Since my last letter my condition and situation has been getting more worse.

I have been in load of pain. I have been awake in the night every night. I have been taking more Tramadol. I have been getting really uncomfortable.

I have to wake Stuart up every night to do my hot water bottle and to empty my pee jug. It is not fair on him having to lose sleep every night. I have to text him to wake him because the pain are that bad that I struggle to get out of bed and walk across the landing to wake him. Plus he doesn't like to see me standing up in pain.

I was on my period in the week commencing Monday 23rd November 2020. The whole week I was in constant severe pain, especially at nights. The pains was waking me up every night. There was a couple of nights where I had to take 3 Tramadol in the space of 4 hours. All week my belly felt and looked swollen, bloated and tender to the touch. I hardly bled at all. I started bleeding on Friday which was dark red color. I bled heavy on Saturday night and that was bright red but that was all.

I have spent all of my days in bed resting. Some days I do get up and do stuff around the house but after about 15 minutes I am back in pain and I have to get back in bed.

I went out for the first time in months on Friday 27th November 2020. I had to go to my son's Nursery for a meeting. I took 2 Tramadol before we left the house. We had to go in Stuart's mum’s car because there was no way I could walk it. Even though it was just around the corner. I did struggle sitting for a long period of time in the meeting. I had to stand up for 5 minutes to help me with the pain.

Last night (Saturday 28th November 2020) was a really bad night. I had sever chronic sharp stabbing period pain all over my abdomen, belly, groin and pelvic. I ended up breaking down into tears because of the severity of the pain I was in all night. I woke Stuart up to talk to him. He stayed up with me for a bit. I had to take 3 Tramadol in the space of 3 and a half hours. Stuart did my hot water bottle, emptied my pee jug and made me cups of coffee. I have been in tears more lately and it is defiantly getting to me now.

I am extremely fed up of being in my bed day in and day out. I am scared sometimes of getting out of bed because I know I will ended up in pain again one way or another. My showers and baths are also getting very few and far between because I struggle to stand for a long period of time. There has been a couple of times in the past month where Stuart had to bring me the stuff for me to brush my teeth in bed. Every day Stuart brings me a damp terry towel for me to have a wipe down and tea tree oil to put under my armpits to help stop smelling.

This lifestyle is not normal for someone like me. Especially having to spend the whole year like it. I am a mother and a partner. I got a job. But I cannot be any of them because of this condition and situation I am in.

Me and Stuart don't have sexual intercourse all that much anymore because it puts me in pain and then we have to stop. We had sexual Intercourse for the first time in months the other day and straight after I was in pain. If we do decided to have sexual intercourse then I make sure I take a Tramadol before we do and take one after we are finished. Now that is not normal for anybody. 
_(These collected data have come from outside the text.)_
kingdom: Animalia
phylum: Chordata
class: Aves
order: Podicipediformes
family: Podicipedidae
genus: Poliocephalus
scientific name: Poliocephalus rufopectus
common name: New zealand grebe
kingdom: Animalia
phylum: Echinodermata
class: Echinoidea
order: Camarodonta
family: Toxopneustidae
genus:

The letter that Mr. Rai recently sent me on 7/10/2020, stated that I will need to see the Endometriosis and Pain Management Team for future treatment. I want it stated that I am not going to be on tablets for the rest of my life. I mean I'm taking more and more Tramadol now because they are not working as quickly as they used to. I have stated more than once in the past that I want a Hysterectomy and that still stands. I am not going to have any more children and if it helps me have a normal life again then great. Do it.

Stuart sent out an FOI request and I hope you will answer all his question very soon.

I am now asking. How long do I have to be in this situation? How long does it take for you to realize that I am not happy with just taking tablets? How long does it take for you to realize that I want a Hysterectomy and I want one now? How long are you going to let me suffer in this pain?